I was at a party a few weeks ago. A friend of mine went up to a stranger and said: ‘[our mutual friend] said we were going to love each other! Why are we going to love each other?’. That stranger and his girlfriend spent the rest of the party in the kitchen, door closed, breaking up.
Being single makes it easy to take a posture of more intense openness. New people are exciting, not threatening. Each of them holds a tiny fragment of a possibility that they could be loveable, which even if not pursued, still represents a worldview in which salvation comes from the unknown. This is what love songs get right but dating advice gets wrong: most of the search is for the lovable rather than love.

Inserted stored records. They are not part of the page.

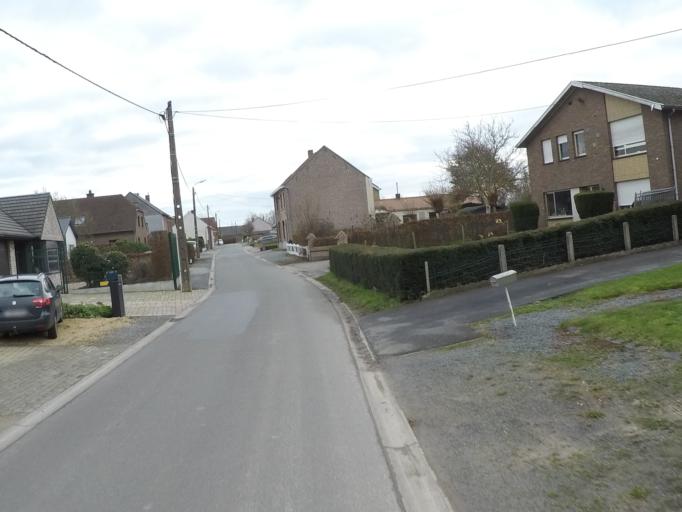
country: BE
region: Flanders
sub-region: Provincie Vlaams-Brabant
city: Merchtem
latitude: 50.9878
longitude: 4.2307
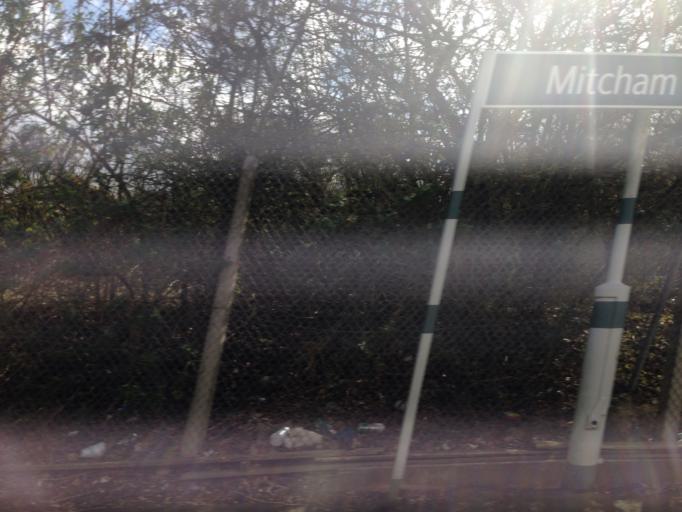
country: GB
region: England
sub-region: Greater London
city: Mitcham
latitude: 51.3926
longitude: -0.1567
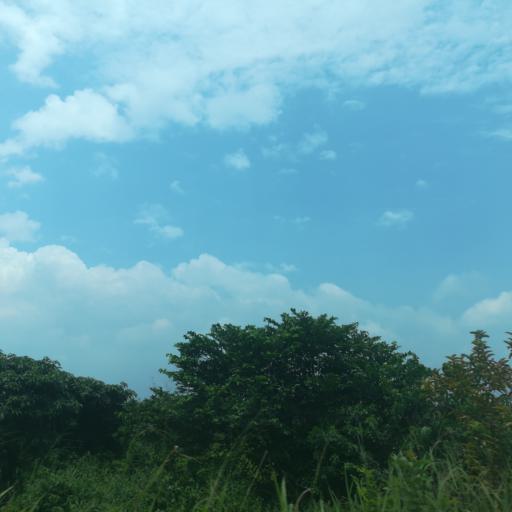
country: NG
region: Lagos
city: Ejirin
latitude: 6.6575
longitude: 3.8035
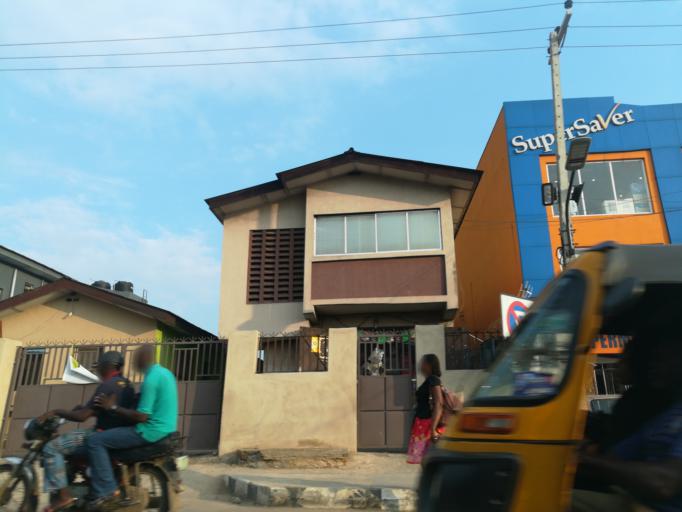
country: NG
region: Lagos
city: Ojota
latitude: 6.5863
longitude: 3.3937
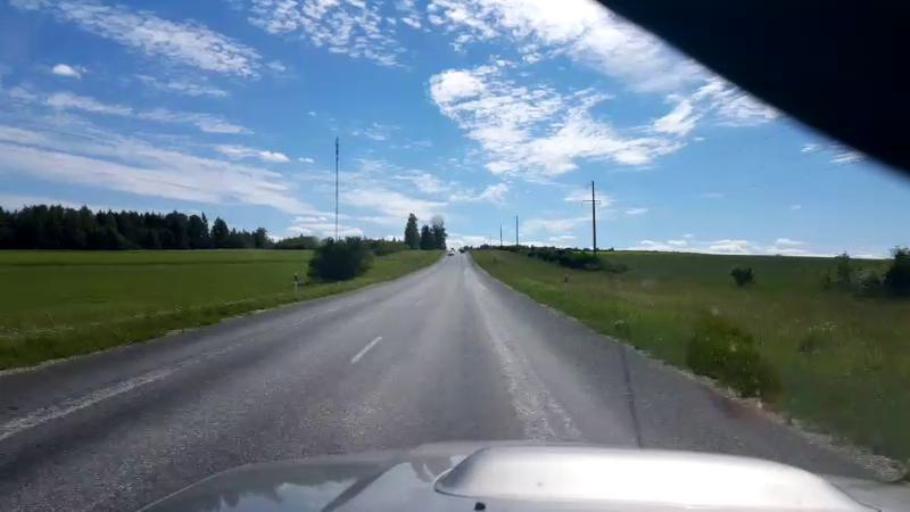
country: EE
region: Laeaene-Virumaa
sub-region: Rakke vald
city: Rakke
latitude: 58.8537
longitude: 26.2920
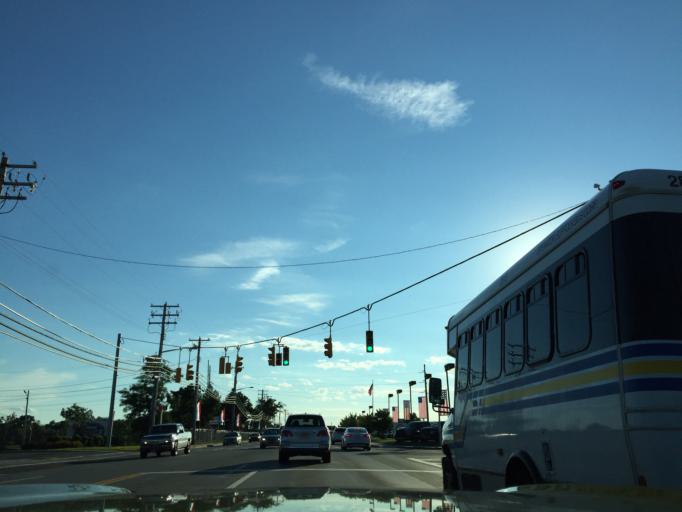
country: US
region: New York
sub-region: Suffolk County
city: Riverhead
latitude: 40.9244
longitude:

Of course, while these others aren’t threatening to us, we can be threatening to them. It’s an experience every woman alone has had, where a girlfriend is thrust conversationally — sometimes even physically — in between you and the unknown. We feel maligned (‘I wasn’t even flirting’), judged (‘as though I would hit on him even after I knew he’s not available’), and sometimes, yes, disappointed. They’re defensively drawing a line around themselves and their existing relationships. Sometimes that’s a “quiet life at home with a person who they’ve teamed up with…for life” and sometimes it’s dysfunction and drama. The stagnancy of it itches at the skin of those forced to wear the exclusion.
As the modern world of dating crashes into our shiny new language models, we’ll be right back at Meet hot babes in your local area! Maybe our chatbots will flirt with their chatbots and the dates they agree to will be smoothly integrated with our google calendars, and everyone will be perfectly sorted into their quiet, loving pairs.

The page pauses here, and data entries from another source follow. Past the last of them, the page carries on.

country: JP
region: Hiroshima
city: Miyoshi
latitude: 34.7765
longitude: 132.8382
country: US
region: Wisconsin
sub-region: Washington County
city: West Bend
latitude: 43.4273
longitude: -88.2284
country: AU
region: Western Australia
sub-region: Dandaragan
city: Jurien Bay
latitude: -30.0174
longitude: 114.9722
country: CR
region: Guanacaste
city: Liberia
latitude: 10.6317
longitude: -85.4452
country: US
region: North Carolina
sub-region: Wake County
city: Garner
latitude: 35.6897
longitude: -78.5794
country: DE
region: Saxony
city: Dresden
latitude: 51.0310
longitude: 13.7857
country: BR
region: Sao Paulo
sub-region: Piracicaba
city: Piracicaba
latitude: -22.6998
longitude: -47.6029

Perhaps then, once the chatbots are just a little better, we could stop building better and better chatbots. But maybe those new power couples would keep at it, to pay their inner-city rent and get their kids into the best schools and pin down those directorships. We’re right back at the question of enlightenment values: why so many profess and profane.

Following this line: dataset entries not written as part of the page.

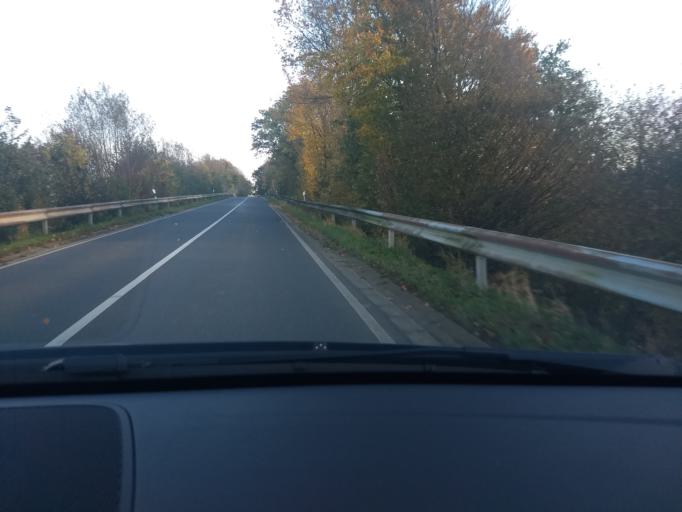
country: DE
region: North Rhine-Westphalia
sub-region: Regierungsbezirk Munster
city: Sudlohn
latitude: 51.9127
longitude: 6.8446
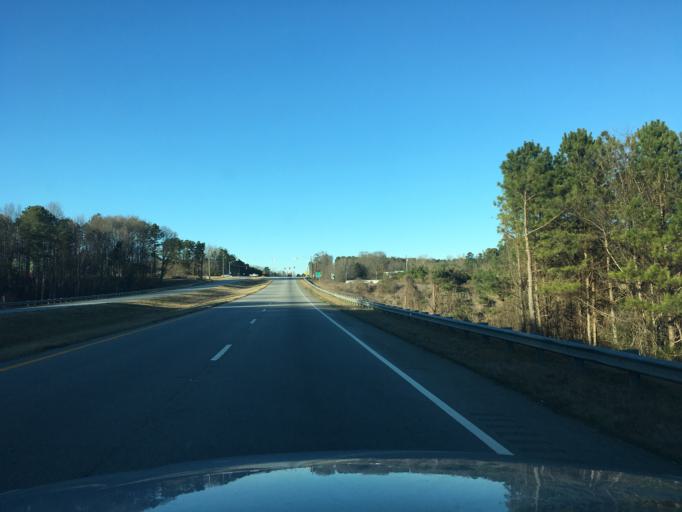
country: US
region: Georgia
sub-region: Carroll County
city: Carrollton
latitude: 33.4565
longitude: -85.1241
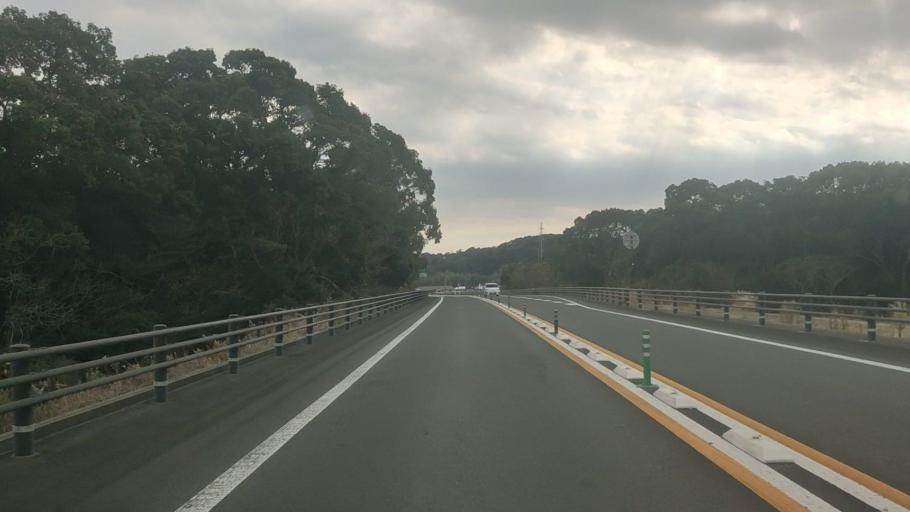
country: JP
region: Nagasaki
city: Shimabara
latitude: 32.7658
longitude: 130.3603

It’s a cliche to say people do terrible things for love, but I’d put it that’s for it as often as it is for want of it. I don’t think they all need hugs. I think some of them are afraid, terrified even, of losing the hugs they are getting. Nobody wants to go back to the dark years (or back on the apps). It’s very hard not to crave the felt possibilities for self-transformation that romantic love offers, and to forget, just like a bad trip, that transformation isn’t immune to false realisations.
I’ve been sitting on this response for more than a week now, wondering if I actually have anything original to say about either love or success. After all, if I know so much about it, why am I on my own tonight?
To your question: if life is good and should continue, why so many reckless existential risks? Maybe let’s stick with the classic answer: it takes strength to be gentle and kind.